After a morning saunter around Bennington Lake, I retrace my drive back towards Tri-Cities, taking a minor detour to Twin Sisters Rock. There’s a short scramble up a dusty path, yet you cannot take a bad picture of this formation and the Columbia River side by side. Following the water towards town, I check into The Lodge at Columbia Point and opt to hire an electric bike from nearby Pedego, effortlessly cruising the Riverfront Trail between picnics, parks and marinas, a vivid and fun way of getting to know the area. The rest of the afternoon is at Goose Ridge Estate Vineyard and Winery as their spring market is in full swing. Between stalls of local goods, wafts of food trucks, energetic live music — and delicious wine —it’s difficult to leave.
Only on the return leg do I notice the imposing Red Mountain outside Tri-Cities as dawn’s first light hit its slopes.
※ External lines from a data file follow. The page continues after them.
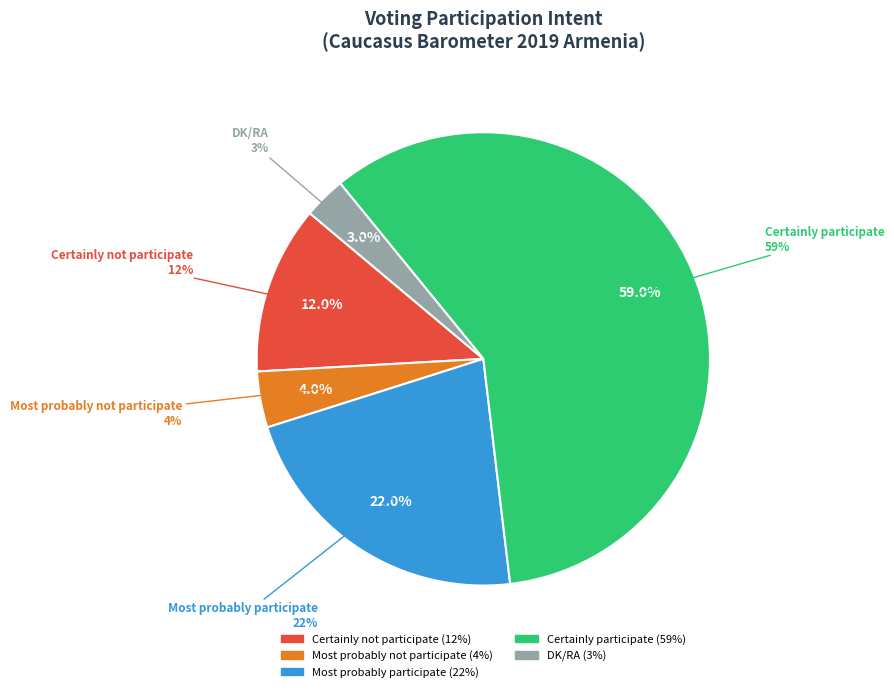

Combined, what portion of the pie is Certainly participate and Certainly not participate?

71.0%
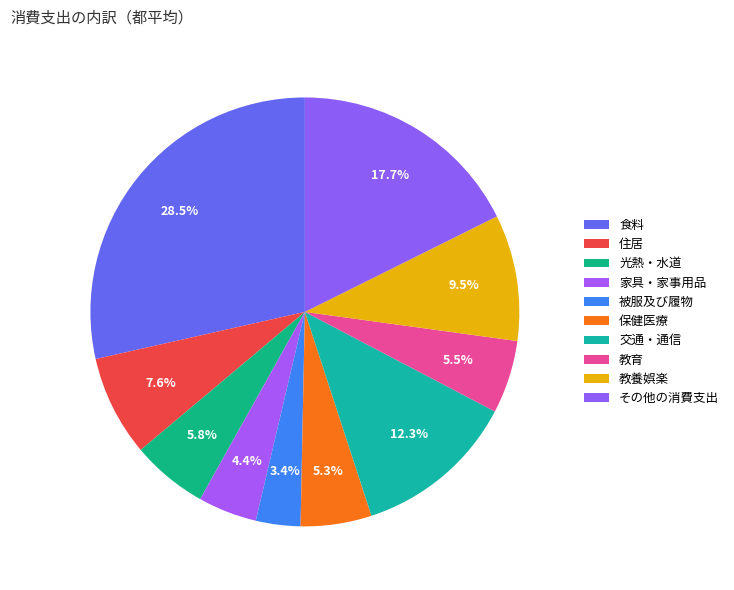

To the nearest percent, what is the difference between the 光熱・水道 and 交通・通信 slice percentages?

7%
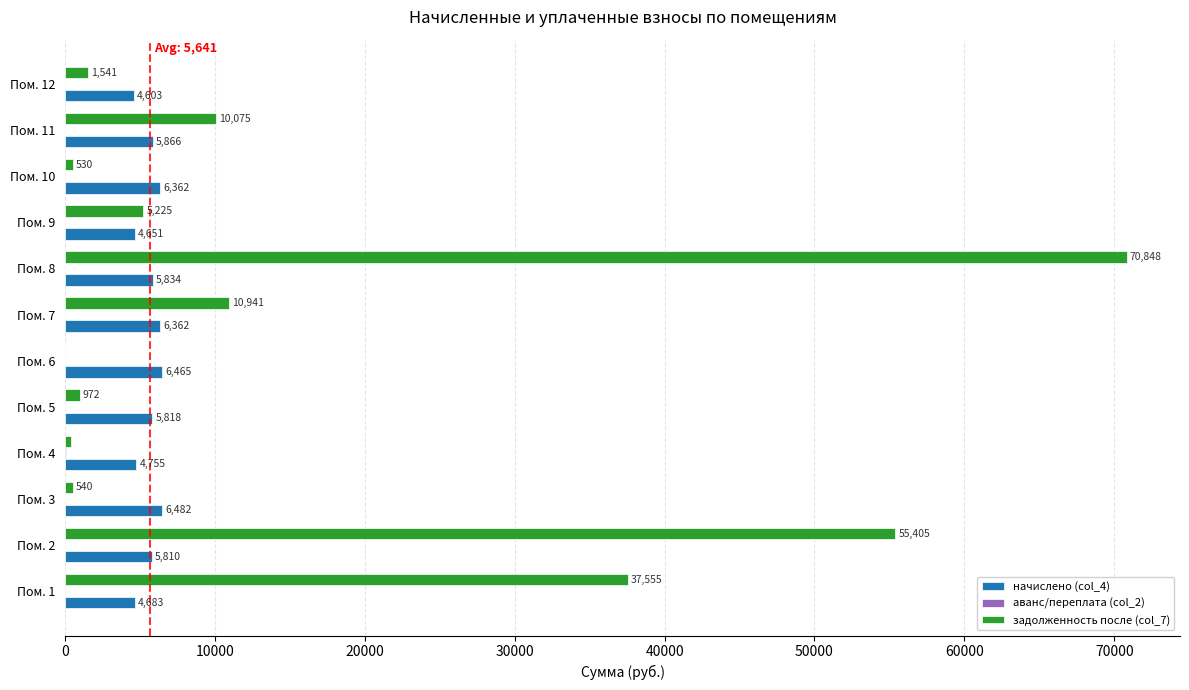

What is the maximum value for начислено (col_4)?

6481.6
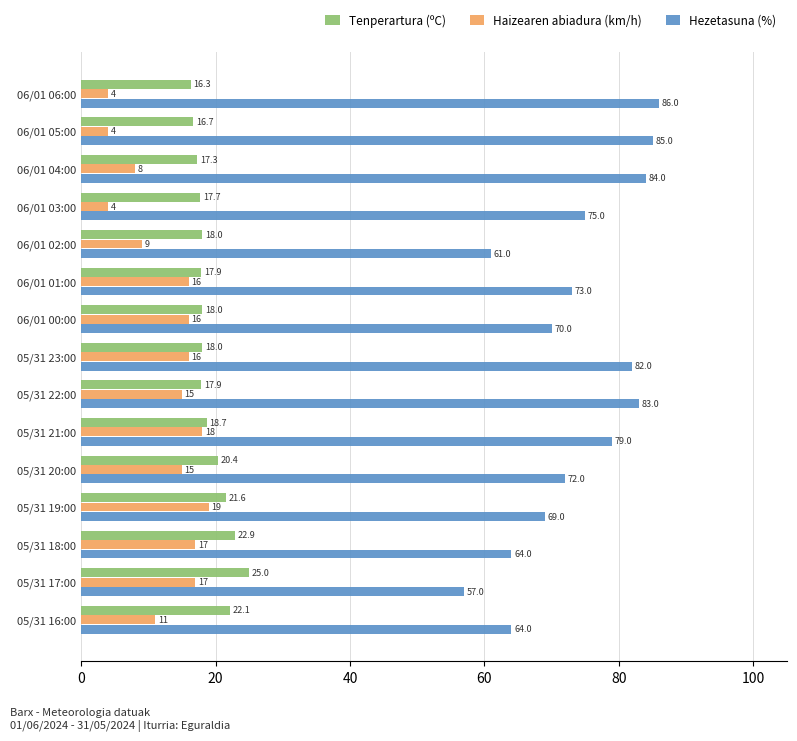

What is the sum of all Tenperartura (ºC) values?

288.5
Heading towards Seattle, I pass by Yakima and Naches and subtly begin to see the return of greenery and trees. The winding White Pass Scenic Byway circumnavigates the base of Mount Rainier, where teal mirror-like lakes glisten and cliff edges soar. I find myself behind a truck laden with timber; however, with views like this — and no appointments to keep — I’m happy to take my time.
After gawping non-stop at the scenery, I’m hankering coffee. My eyes catch a glimpse of The Mountain Goat Roastery and Bakery while driving through Packwood and I quickly pull in. It epitomises a one-street small mountain town with wooden shops and businesses lining the road. Locals mill around and shout hellos across the street at one another; it’s utterly pleasant while I sip coffee and daydream off at tree-coated bluffs.
The early afternoon has me passing through the townships of Morton and Elbe before heading north towards Tacoma. The road widens, traffic lights reappear, and forests give way to industry. It’s a gentle transition, though, and one that readies you for the metropolis ahead. Pulling in at Sodo Urbanworks, part of Seattle’s Industrial District and an unfussy collective of food and drink vendors, I can’t help but feel I’ve come a long way. The last five hours behind the wheel have been a kaleidoscope of terrains and vistas. Happy to hang up my seat belt buckle, I settle in and sip wine from the Walla Walla Valley at rock-and-roll-infused tasting room Sleight of Hand Cellars to a soundtrack of 90s Brit Pop. All good things travel, after all.